From the listing below, copy only the lines running from the line that contains "W grudniowym (2014)" to the line that contains "Członkowie Stowarzyszenia współpracują", both included.

*** Data excerpts Section Begins ***

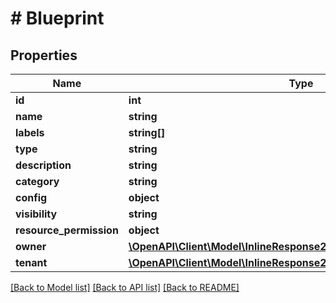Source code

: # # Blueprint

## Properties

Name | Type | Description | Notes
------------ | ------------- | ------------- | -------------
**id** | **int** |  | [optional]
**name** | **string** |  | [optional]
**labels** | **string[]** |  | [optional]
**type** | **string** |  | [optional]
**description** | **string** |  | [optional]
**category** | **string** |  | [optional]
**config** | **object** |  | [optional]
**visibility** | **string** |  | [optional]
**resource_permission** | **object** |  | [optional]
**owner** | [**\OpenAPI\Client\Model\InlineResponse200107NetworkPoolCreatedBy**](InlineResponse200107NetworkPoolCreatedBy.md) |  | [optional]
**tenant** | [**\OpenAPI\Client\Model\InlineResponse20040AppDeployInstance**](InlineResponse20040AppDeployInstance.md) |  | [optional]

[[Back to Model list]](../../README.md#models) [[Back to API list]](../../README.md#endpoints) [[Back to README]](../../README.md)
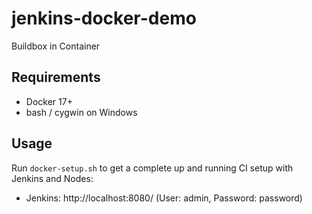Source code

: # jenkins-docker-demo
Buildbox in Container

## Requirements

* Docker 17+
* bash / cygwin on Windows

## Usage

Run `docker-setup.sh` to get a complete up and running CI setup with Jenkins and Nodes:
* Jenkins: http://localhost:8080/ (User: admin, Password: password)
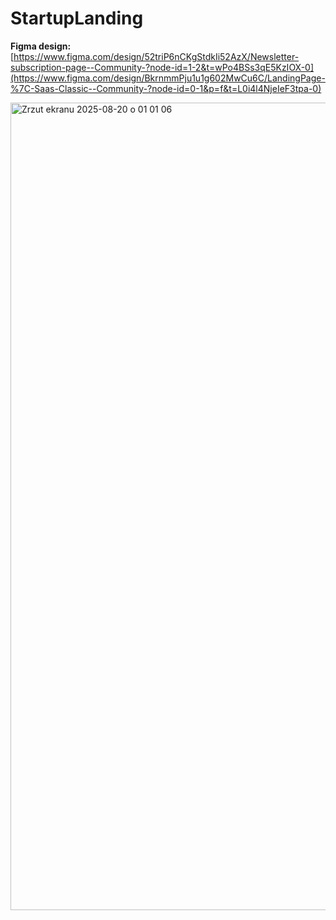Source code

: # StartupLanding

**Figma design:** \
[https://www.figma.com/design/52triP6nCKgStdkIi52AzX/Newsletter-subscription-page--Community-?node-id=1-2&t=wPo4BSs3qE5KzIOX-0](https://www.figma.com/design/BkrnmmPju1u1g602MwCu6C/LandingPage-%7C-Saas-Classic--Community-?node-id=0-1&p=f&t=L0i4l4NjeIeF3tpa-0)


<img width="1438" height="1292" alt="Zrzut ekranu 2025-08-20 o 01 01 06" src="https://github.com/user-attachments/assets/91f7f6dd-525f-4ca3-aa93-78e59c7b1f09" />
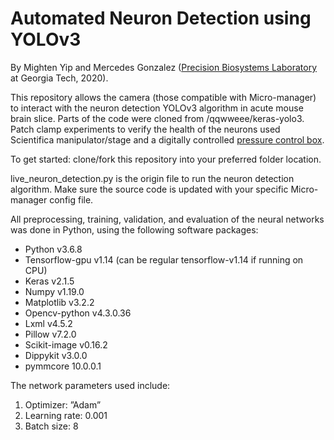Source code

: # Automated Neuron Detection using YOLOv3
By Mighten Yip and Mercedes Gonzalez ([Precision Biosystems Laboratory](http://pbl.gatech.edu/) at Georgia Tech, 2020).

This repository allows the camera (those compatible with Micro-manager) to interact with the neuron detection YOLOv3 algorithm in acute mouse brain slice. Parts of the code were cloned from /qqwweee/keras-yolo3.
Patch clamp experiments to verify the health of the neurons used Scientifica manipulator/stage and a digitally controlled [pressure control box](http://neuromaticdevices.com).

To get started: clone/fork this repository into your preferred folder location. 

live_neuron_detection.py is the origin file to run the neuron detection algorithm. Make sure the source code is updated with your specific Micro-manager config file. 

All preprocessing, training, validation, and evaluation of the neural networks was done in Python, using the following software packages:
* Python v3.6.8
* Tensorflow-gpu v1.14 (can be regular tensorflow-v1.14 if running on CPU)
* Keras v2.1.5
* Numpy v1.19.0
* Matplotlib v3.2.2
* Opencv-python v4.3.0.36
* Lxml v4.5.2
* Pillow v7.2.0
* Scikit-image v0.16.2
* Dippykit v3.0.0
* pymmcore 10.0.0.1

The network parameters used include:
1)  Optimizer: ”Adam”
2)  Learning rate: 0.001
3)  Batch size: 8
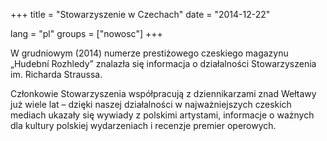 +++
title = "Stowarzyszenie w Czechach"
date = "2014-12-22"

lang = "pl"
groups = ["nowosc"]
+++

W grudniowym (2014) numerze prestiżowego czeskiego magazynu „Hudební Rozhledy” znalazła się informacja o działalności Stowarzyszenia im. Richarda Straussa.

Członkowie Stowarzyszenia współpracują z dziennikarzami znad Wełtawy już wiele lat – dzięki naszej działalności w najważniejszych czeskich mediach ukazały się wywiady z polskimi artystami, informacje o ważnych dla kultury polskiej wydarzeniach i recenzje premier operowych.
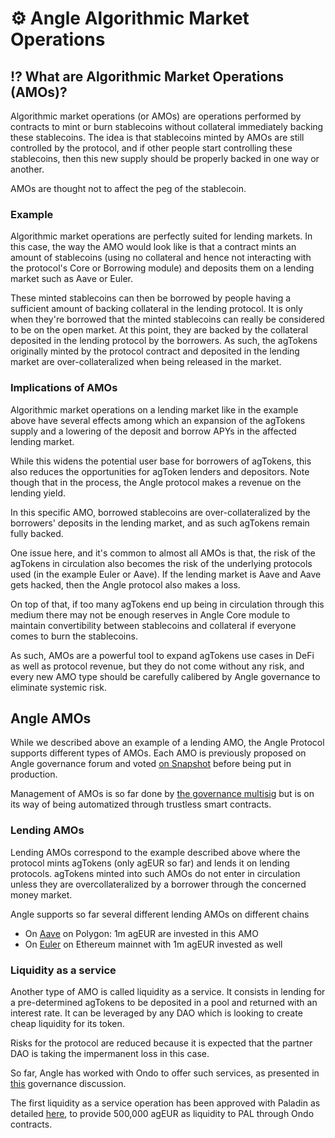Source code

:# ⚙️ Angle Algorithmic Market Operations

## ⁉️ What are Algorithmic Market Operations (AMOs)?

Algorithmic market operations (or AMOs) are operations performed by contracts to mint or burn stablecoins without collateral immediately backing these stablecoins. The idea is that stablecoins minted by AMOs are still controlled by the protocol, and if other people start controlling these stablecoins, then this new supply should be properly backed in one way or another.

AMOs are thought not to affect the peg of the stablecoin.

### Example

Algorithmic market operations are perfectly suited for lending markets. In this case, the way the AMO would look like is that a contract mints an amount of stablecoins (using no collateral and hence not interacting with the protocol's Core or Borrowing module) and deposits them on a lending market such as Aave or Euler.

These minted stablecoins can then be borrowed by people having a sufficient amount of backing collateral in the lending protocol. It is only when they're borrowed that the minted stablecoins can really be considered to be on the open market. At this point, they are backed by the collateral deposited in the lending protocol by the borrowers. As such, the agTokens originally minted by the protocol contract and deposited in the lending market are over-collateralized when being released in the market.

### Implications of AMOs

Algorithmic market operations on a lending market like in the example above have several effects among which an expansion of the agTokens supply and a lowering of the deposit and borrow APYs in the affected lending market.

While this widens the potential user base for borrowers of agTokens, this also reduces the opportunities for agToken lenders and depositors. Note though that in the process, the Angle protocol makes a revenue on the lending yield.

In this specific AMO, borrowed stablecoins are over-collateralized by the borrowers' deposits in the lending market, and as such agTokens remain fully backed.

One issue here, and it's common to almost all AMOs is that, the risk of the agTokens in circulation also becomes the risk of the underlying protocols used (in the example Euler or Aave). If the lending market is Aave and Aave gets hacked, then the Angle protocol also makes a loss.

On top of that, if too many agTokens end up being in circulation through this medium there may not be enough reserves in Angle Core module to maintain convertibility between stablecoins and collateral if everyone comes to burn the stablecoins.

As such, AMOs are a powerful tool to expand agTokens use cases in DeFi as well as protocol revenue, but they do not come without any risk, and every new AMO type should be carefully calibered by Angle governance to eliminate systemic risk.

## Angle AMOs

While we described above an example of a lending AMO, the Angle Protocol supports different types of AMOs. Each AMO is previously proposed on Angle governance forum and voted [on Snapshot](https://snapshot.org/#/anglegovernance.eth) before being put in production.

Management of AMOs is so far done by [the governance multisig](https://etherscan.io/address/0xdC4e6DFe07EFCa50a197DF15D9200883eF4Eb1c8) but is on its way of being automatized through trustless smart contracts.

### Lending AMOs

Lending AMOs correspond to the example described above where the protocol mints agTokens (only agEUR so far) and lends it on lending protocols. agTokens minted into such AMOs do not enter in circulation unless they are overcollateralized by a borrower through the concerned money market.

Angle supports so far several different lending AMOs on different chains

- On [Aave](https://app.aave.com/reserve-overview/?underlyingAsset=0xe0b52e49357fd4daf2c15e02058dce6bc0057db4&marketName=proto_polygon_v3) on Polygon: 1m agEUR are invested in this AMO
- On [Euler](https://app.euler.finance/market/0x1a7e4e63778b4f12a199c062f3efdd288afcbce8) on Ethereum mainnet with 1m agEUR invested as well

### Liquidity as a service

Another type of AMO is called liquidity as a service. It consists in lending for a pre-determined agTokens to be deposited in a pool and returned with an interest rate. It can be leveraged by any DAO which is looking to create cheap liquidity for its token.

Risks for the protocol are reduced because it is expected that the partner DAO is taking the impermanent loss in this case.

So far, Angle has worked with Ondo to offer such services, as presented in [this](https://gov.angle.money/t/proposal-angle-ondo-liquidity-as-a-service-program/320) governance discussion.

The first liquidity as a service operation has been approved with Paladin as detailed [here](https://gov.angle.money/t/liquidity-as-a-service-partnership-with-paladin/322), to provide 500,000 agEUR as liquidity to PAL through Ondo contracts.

*** Data excerpts Section Ends ***
*** Data excerpts Section Begins ***

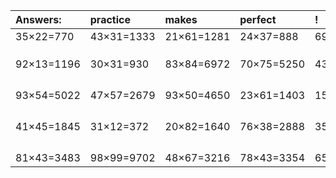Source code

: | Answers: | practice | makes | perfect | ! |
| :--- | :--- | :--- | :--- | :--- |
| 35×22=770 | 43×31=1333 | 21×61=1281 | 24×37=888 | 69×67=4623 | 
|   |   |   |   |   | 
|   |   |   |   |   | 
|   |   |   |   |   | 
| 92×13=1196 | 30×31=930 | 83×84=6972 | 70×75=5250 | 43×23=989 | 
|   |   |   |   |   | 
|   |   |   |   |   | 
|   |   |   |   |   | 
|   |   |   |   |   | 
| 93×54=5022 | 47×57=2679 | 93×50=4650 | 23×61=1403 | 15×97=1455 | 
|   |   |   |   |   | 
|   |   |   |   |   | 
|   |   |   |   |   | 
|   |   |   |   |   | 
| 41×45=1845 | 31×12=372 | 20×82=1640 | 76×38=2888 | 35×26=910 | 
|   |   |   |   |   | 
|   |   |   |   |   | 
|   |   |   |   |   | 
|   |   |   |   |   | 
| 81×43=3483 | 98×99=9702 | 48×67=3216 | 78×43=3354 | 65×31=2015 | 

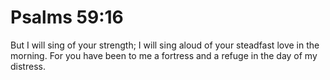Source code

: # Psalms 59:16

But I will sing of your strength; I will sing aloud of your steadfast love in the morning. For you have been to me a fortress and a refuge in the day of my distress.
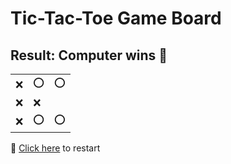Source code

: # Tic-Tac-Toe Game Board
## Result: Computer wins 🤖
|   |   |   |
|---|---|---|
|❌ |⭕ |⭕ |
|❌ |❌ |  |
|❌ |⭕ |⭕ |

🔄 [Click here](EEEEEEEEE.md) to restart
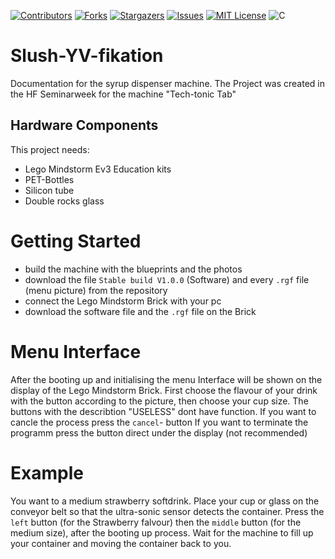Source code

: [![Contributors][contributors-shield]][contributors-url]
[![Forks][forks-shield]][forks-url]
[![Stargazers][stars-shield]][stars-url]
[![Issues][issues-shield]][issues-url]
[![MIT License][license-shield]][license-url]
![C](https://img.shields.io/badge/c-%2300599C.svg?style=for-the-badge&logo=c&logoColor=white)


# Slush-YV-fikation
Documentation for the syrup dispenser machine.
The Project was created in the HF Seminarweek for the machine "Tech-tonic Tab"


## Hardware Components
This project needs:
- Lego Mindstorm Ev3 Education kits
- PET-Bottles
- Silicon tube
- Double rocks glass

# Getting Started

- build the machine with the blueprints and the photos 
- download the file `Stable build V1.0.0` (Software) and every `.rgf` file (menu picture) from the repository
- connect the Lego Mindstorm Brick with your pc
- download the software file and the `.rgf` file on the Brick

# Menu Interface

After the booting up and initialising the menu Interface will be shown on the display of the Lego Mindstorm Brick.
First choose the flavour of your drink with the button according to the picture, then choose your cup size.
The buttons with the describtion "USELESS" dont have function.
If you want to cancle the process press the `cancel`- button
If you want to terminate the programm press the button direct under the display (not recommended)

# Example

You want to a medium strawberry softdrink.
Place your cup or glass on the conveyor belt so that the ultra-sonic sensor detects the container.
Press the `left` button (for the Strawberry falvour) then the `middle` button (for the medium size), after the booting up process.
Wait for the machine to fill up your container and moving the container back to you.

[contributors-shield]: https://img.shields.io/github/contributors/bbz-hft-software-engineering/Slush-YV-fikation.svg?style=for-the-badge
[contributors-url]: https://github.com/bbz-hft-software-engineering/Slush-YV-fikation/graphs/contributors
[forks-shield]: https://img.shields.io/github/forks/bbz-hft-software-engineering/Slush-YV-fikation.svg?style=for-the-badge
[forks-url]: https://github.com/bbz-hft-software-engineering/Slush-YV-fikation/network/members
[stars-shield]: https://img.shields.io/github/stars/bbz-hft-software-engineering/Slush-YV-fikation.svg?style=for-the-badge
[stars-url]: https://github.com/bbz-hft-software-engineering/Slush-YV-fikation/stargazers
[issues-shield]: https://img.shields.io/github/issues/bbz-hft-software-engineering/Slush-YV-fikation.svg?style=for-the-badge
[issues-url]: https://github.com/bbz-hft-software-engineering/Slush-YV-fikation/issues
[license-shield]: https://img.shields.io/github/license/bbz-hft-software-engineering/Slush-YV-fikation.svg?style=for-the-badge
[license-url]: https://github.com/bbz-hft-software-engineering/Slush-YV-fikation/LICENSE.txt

*** Data excerpts Section Ends ***

Result of the task |
W grudniowym (2014) numerze prestiżowego czeskiego magazynu „Hudební Rozhledy” znalazła się informacja o działalności Stowarzyszenia im. Richarda Straussa.

Członkowie Stowarzyszenia współpracują z dziennikarzami znad Wełtawy już wiele lat – dzięki naszej działalności w najważniejszych czeskich mediach ukazały się wywiady z polskimi artystami, informacje o ważnych dla kultury polskiej wydarzeniach i recenzje premier operowych.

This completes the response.